To understand your current workload in Databricks, we need to gather some basic information that includes:
- Jobs, average monthly running frequency, average running time steps.
- Tasks within each job, notebooks of each step.
- Job Categories: Data Engineering, Machine Learning, or Streaming.
- Cluster information [Size, type]

\*All this information will be generated using Databrick Python API, and it will rest in your account for your perusal after that, if you agree, we will provide the steps to share that information with us.

## Requirements
1. Databricks Host (should begin with https://). <br> 
example: https://demo.cloud.databricks.com <br>
for more details visit [workspace details](https://docs.databricks.com/workspace/workspace-details.html)
2. token. For more details [Databricks Authentication](https://docs.databricks.com/dev-tools/api/latest/authentication.html)

### Permissions
The workspace admin account will required the following permissions:
- Personal Access Tokens
- Workspace visibility Control
- Cluster Visibility Control
- Job Visibility Control
- DBS File Browser
### Workflows/Jobs Requirements
To be able to make an estimation, each jobs need to have:
- A scheduling configured 
- At least one successful execution in the last 60 days. 
- If runnning in staging or production mirror, it must include
  - Same machine configuration
  - Complete dataset


In [0]:
!pip install tqdm
!pip install snow-workspace-extractor

### Configure security settings.

In [0]:

dbutils.widgets.removeAll()
dbutils.widgets.dropdown("runs_for_last_days", "60", ["15", "30", "60"])
wkp_name_instructions = "please write workspace name"
dbutils.widgets.text("workspace_name", wkp_name_instructions)
# following line tries to get the host from the current workspace, if that fails you can change it manually to your desired host.
# host_name = "demo.azuredatabricks.net"
host_name = dbutils.notebook.entry_point.getDbutils().notebook().getContext().browserHostName().get()
url = f"https://{host_name}/" if host_name != '' else None
if url is None:
    raise Exception("Please provide the workspace url available in your address bar in the variable 'url' i.e. 'https://demo.azuredatabricks.net/'")
# Following line tries to get the token of the current notebook if that fails you can change it manually as in the example below.
# We advise against using an explicit token. Please store it in a secret scope.
# token = dbutils.secrets.get(scope='my-secrets', key='workload-query')
token = dbutils.notebook.entry_point.getDbutils().notebook().getContext().apiToken().get()
if token == '' or token is None:
    raise Exception("Please provide a token to query Databricks API. Please define it in the variable 'token'.")
workspace_name = dbutils.widgets.get('workspace_name')
workspace_name = 'workspace_name' if dbutils.widgets.get('workspace_name') == wkp_name_instructions else workspace_name
days = int(dbutils.widgets.get('runs_for_last_days'))

In [0]:
import shutil
import random
api_util = Util()
tmp_folder ='%05x' % random.randrange(16**5)
tmp_driver = f'file:///tmp/{tmp_folder}/'
filename = api_util.get_file_name(workspace_name)
driver_zip_filename = f'/tmp/{filename}'
driver_to_zip = f'/tmp/{tmp_folder}/'
driver_folder = f'file:///tmp/{tmp_folder}' 


dbutils.fs.mkdirs(tmp_driver)
client = Sizing(url, token, driver_to_zip)
client.get_metadata(days)
client.show_results(days)

compress_file_path = api_util.compress_folder_to_zip(driver_to_zip, driver_zip_filename, extension="zip", split_size_mb=1)
_, compress_file_name, _, _ = api_util.get_path_separated(compress_file_path)

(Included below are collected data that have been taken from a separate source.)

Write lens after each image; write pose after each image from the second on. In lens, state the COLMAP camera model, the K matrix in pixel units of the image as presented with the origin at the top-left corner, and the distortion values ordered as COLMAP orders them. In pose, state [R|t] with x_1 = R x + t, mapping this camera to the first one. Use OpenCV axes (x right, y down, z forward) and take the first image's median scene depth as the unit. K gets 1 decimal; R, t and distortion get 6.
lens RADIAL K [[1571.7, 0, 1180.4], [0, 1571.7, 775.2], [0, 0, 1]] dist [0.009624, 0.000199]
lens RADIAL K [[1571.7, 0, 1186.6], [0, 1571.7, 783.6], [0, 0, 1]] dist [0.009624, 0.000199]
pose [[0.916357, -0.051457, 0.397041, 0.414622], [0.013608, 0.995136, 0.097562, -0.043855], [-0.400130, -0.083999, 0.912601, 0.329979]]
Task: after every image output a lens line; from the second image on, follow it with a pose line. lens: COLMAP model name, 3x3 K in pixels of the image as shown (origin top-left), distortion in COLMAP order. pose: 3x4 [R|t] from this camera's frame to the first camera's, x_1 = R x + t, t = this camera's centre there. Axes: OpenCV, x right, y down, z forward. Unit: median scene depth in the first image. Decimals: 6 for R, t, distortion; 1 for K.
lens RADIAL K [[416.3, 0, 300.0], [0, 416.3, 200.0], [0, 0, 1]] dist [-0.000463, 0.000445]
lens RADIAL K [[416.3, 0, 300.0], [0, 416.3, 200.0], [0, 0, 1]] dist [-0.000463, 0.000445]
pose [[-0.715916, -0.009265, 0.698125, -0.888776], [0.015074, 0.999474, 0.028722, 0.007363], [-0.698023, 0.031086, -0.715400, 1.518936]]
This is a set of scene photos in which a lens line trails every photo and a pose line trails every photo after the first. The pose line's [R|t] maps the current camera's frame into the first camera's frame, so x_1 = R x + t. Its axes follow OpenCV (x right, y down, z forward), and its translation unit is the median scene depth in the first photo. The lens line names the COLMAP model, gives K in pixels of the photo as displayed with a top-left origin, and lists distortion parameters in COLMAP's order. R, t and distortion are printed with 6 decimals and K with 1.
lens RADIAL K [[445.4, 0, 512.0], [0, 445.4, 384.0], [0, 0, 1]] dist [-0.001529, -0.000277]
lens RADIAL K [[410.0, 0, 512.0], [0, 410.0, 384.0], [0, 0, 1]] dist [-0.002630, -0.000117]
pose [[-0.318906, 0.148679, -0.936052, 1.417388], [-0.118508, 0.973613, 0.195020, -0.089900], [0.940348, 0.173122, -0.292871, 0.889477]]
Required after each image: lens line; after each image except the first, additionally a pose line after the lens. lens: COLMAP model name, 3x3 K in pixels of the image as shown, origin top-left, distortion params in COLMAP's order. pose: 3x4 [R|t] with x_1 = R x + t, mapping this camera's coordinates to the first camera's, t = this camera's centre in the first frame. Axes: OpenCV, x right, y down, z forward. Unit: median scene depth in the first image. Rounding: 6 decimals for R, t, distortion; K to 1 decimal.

zip_path = f'file:///tmp/{compress_file_name}'
zip_destination = 'dbfs:/FileStore/WAS_Tool/results'
dbutils.fs.mkdirs(zip_destination)
dbutils.fs.cp(zip_path, zip_destination)

In [0]:
from IPython.display import display as displayHTML, HTML
html = f'<html><div  style="display:flex;justify-content: center;"><a href=/files/WAS_Tool/results/{filename}.zip><button style="background-color:#249edc;color: #fff;border:1px solid #249edc;cursor:pointer;border-radius:45px;font-weight:800;line-height:18px;padding: 8px 16px" type="button">DOWNLOAD ZIP</button></a></div></html>'
displayHTML(HTML(html))
print(f"In case the download button was not being displayed, please click on the following link: {url}files/WAS_Tool/results/{filename}.zip")